## Available data
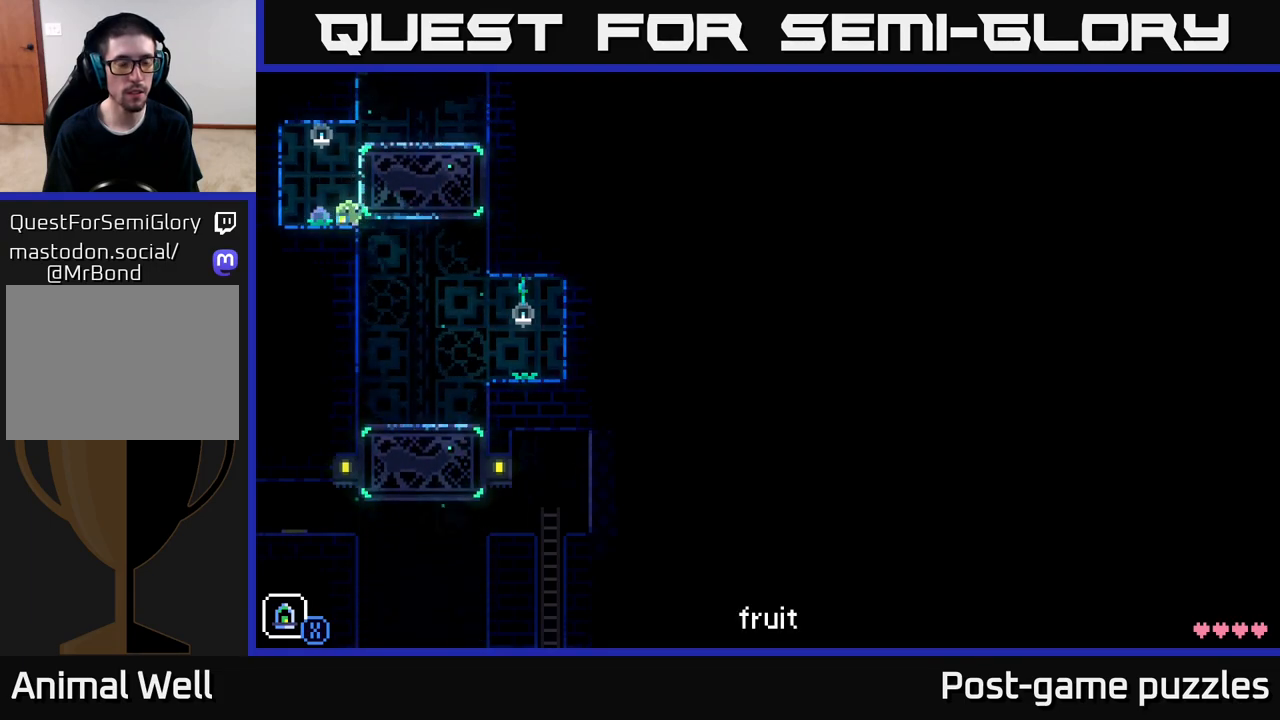
{"buttons": [], "left_stick": "right", "right_stick": "center", "events": [[500, "left_stick", "right"]]}
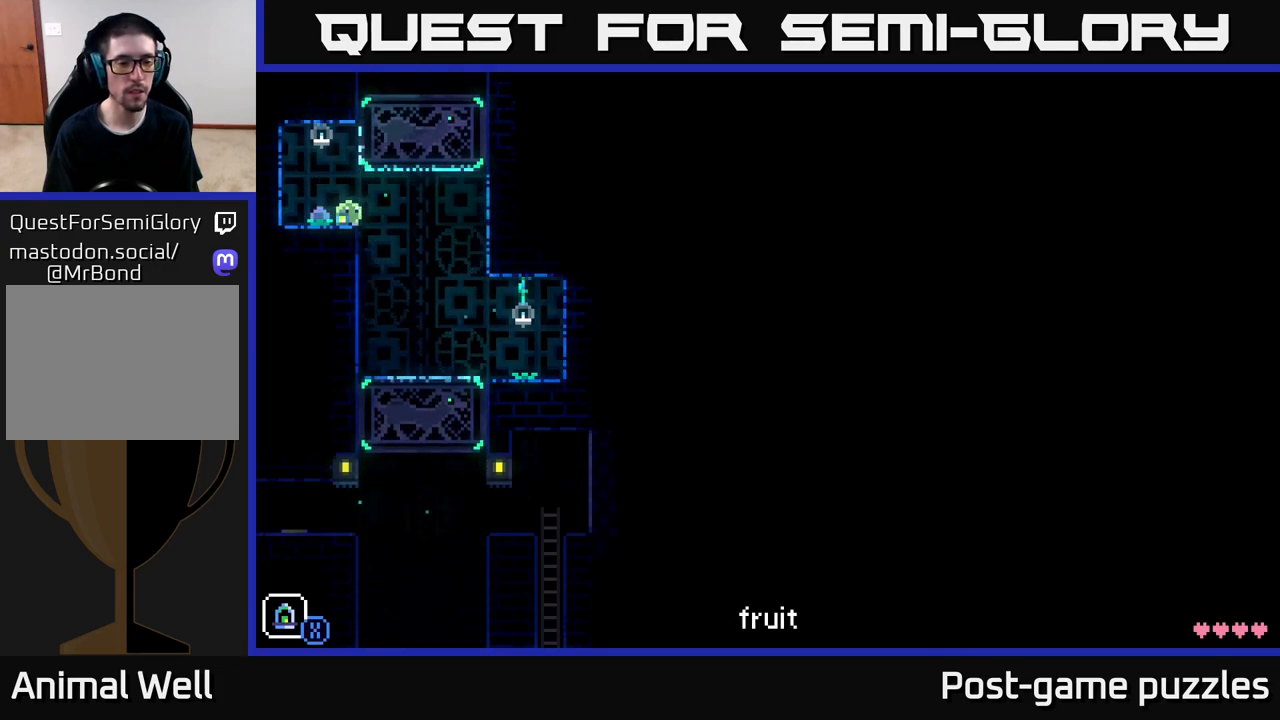
{"buttons": [], "left_stick": "center", "right_stick": "center", "events": [[350, "left_stick", "center"]]}
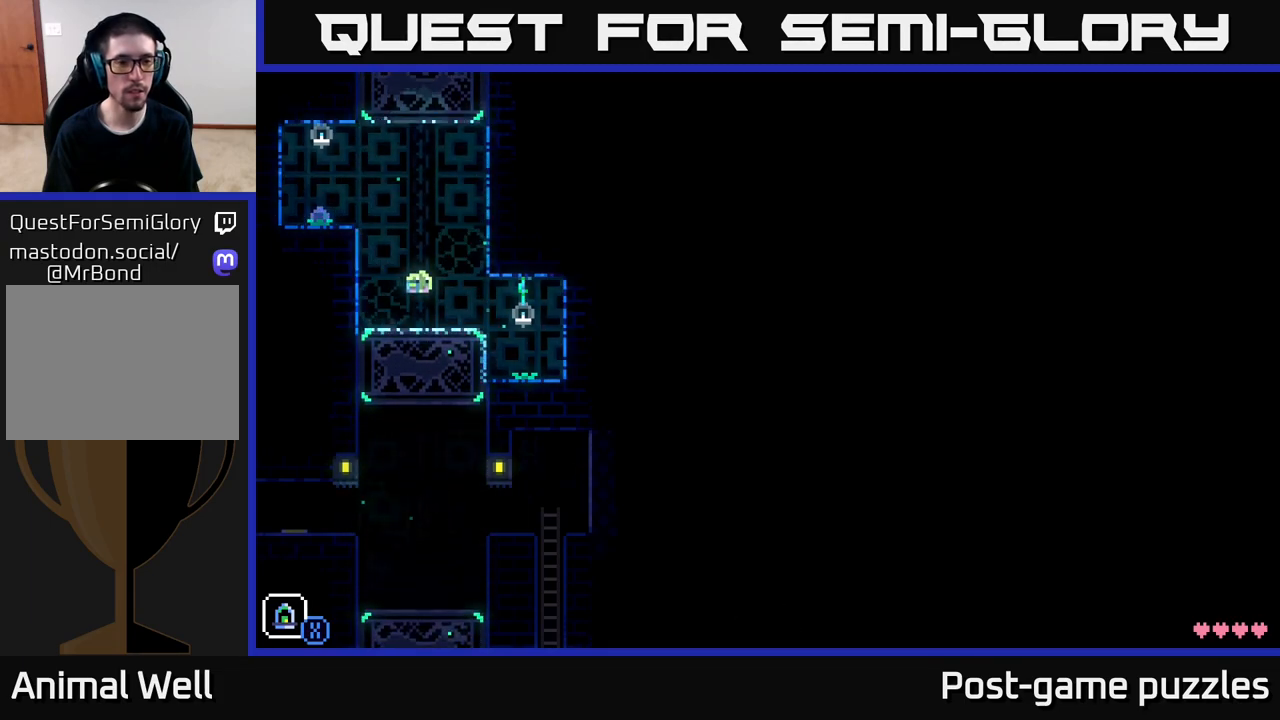
{"buttons": [], "left_stick": "center", "right_stick": "center", "events": [[100, "SELECT", "down"], [217, "SELECT", "up"]]}
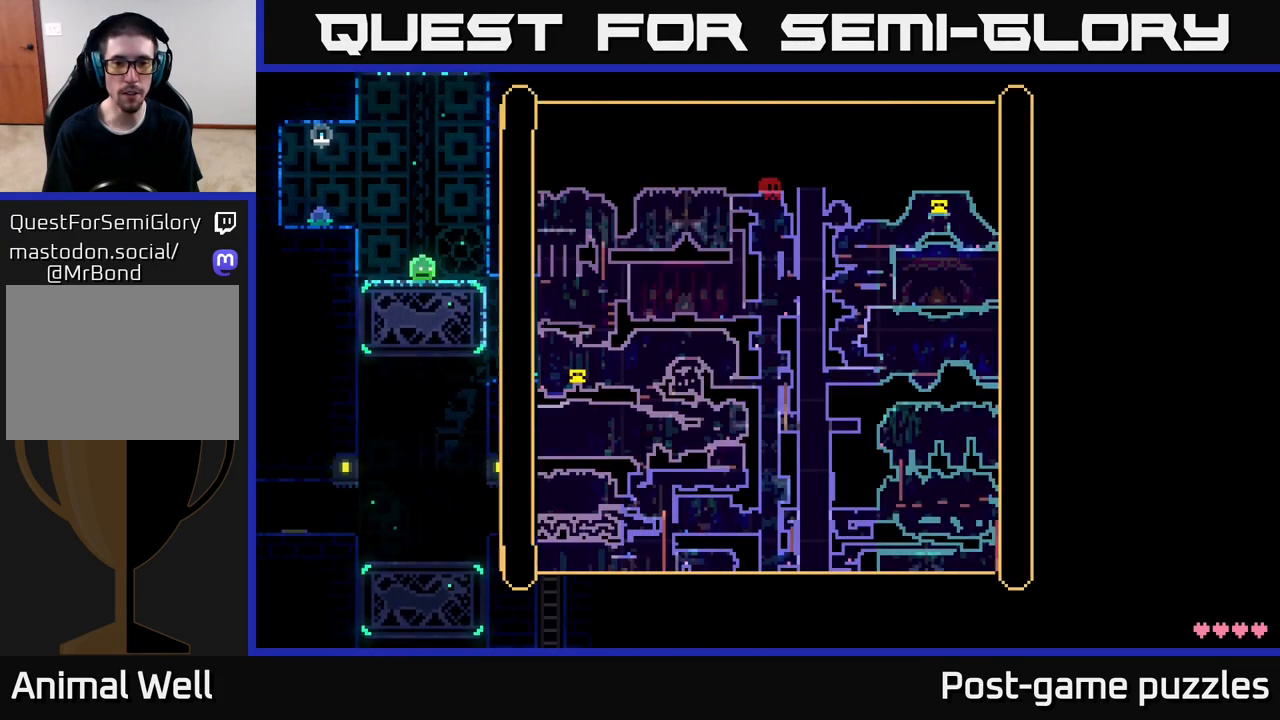
{"buttons": [], "left_stick": "center", "right_stick": "center", "events": []}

## About this task
Give back the whole listing as it stands, minus its pictures.

## Reply to the task
{"buttons": [], "left_stick": "right", "right_stick": "center", "events": [[500, "left_stick", "right"]]}
{"buttons": [], "left_stick": "center", "right_stick": "center", "events": [[350, "left_stick", "center"]]}
{"buttons": [], "left_stick": "center", "right_stick": "center", "events": [[100, "SELECT", "down"], [217, "SELECT", "up"]]}
{"buttons": [], "left_stick": "center", "right_stick": "center", "events": []}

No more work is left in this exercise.